[INSTRUCTIONS FOR THE TASK] Each line of the records is to be returned verbatim, with the images omitted.

========

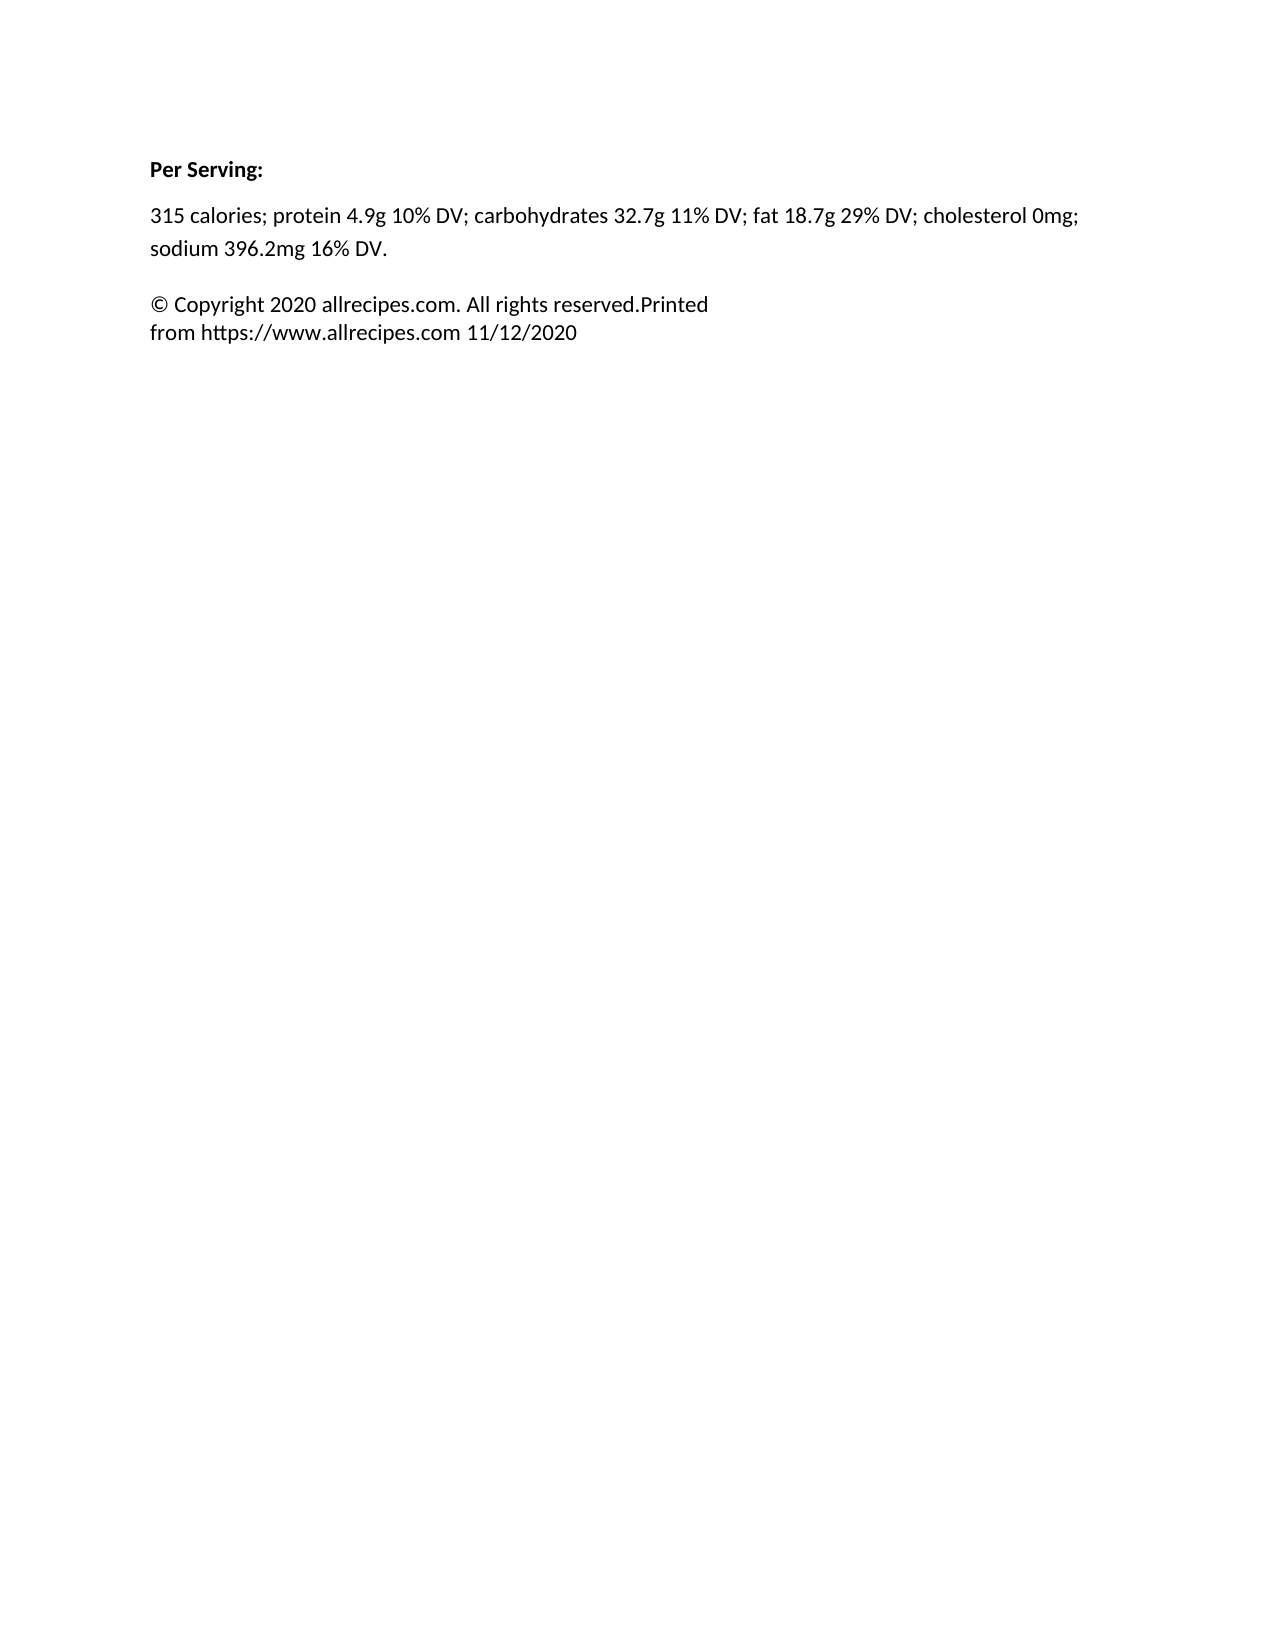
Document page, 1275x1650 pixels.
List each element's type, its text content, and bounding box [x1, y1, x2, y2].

text Per Serving: [150, 150, 1125, 183]
text 315 calories; protein 4.9g 10% DV; carbohydrates 32.7g 11% DV; fat 18.7g 29% DV; cholesterol 0mg; sodium 396.2mg 16% DV. [150, 196, 1125, 262]
text © Copyright 2020 allrecipes.com. All rights reserved.Printed from https://www.allrecipes.com 11/12/2020 [150, 291, 1125, 347]
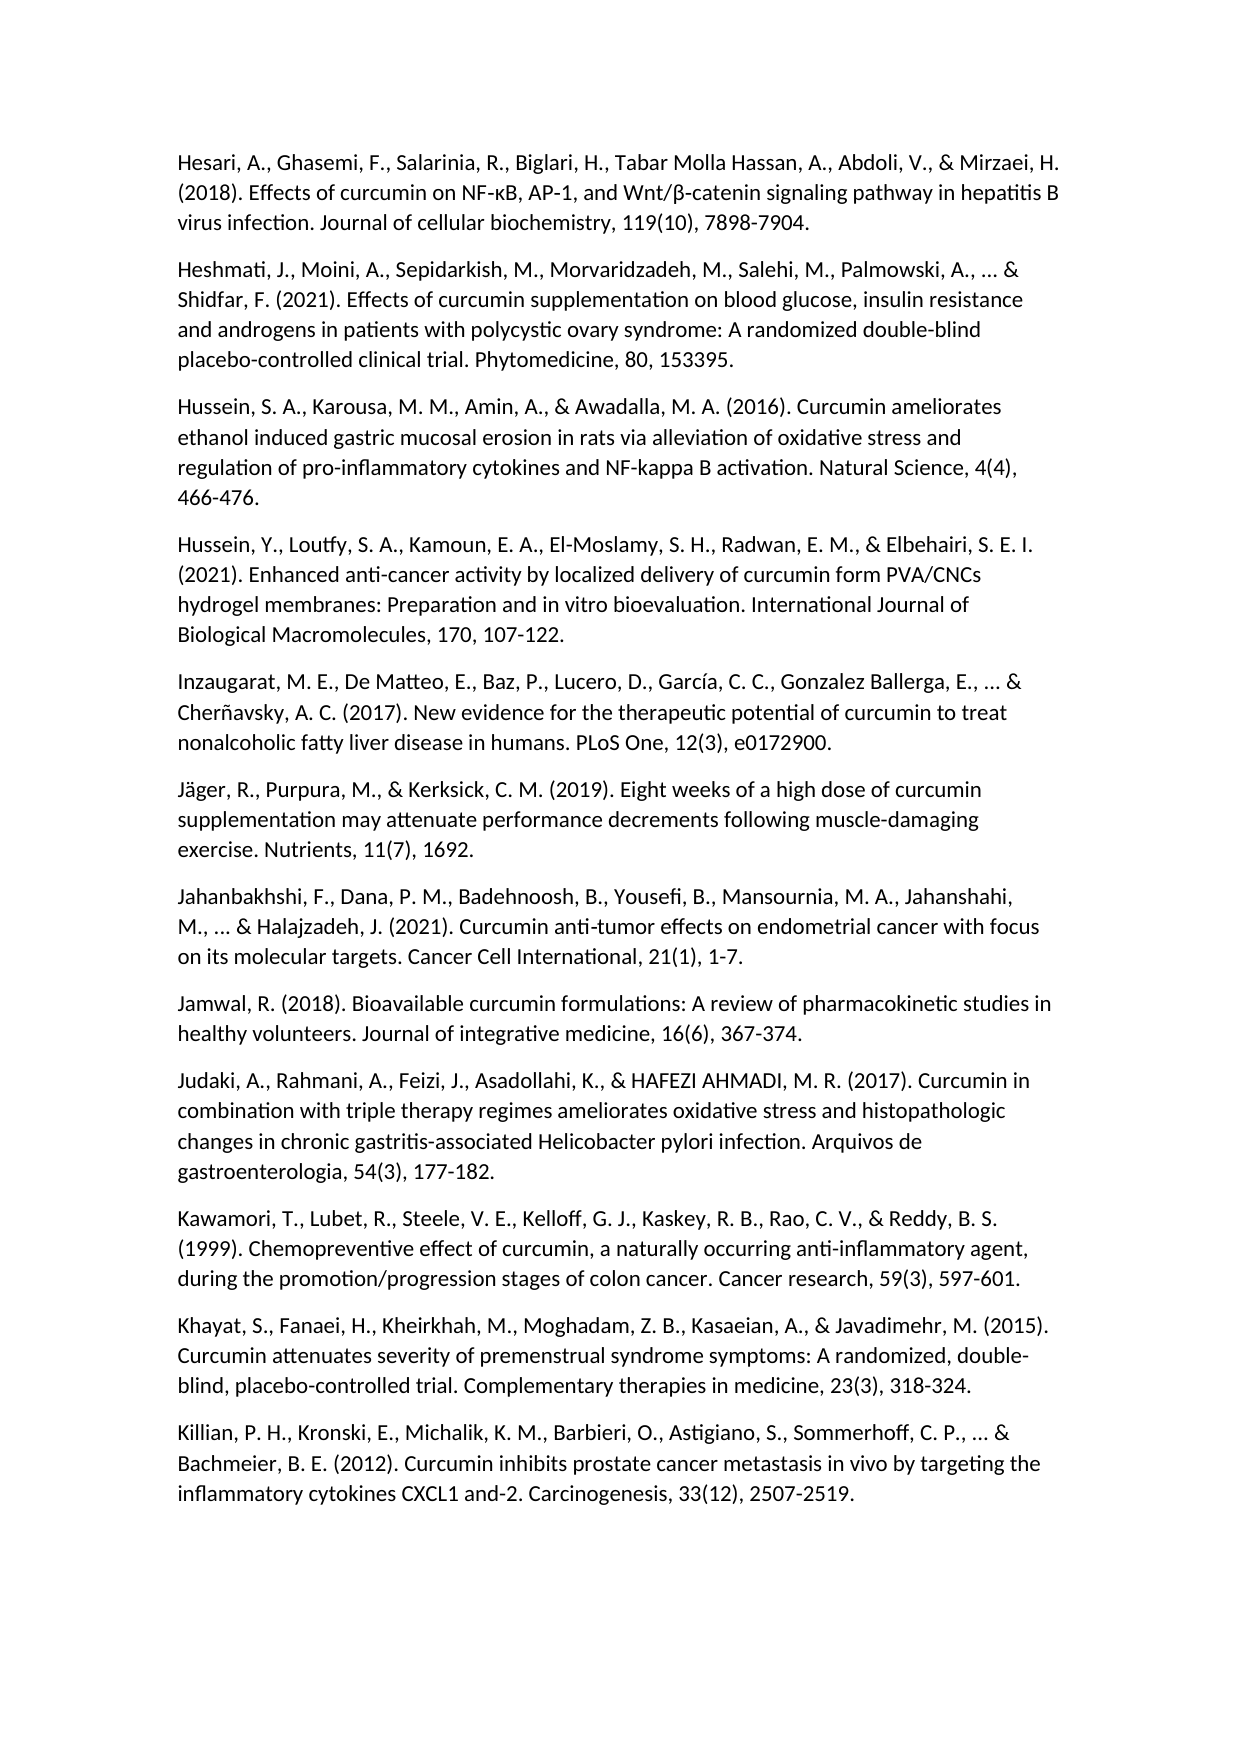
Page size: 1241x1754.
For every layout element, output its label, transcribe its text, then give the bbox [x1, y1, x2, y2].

========

[RESPONSE BOX]
Document page, 1275x1650 pixels.
List each element's type, its text content, and bounding box [x1, y1, x2, y2].

text Per Serving: [150, 150, 1125, 183]
text 315 calories; protein 4.9g 10% DV; carbohydrates 32.7g 11% DV; fat 18.7g 29% DV; cholesterol 0mg; sodium 396.2mg 16% DV. [150, 196, 1125, 262]
text © Copyright 2020 allrecipes.com. All rights reserved.Printed from https://www.allrecipes.com 11/12/2020 [150, 291, 1125, 347]
Page size: 1241x1754.
For every layout element, output its label, transcribe its text, then give the bbox [x1, y1, x2, y2].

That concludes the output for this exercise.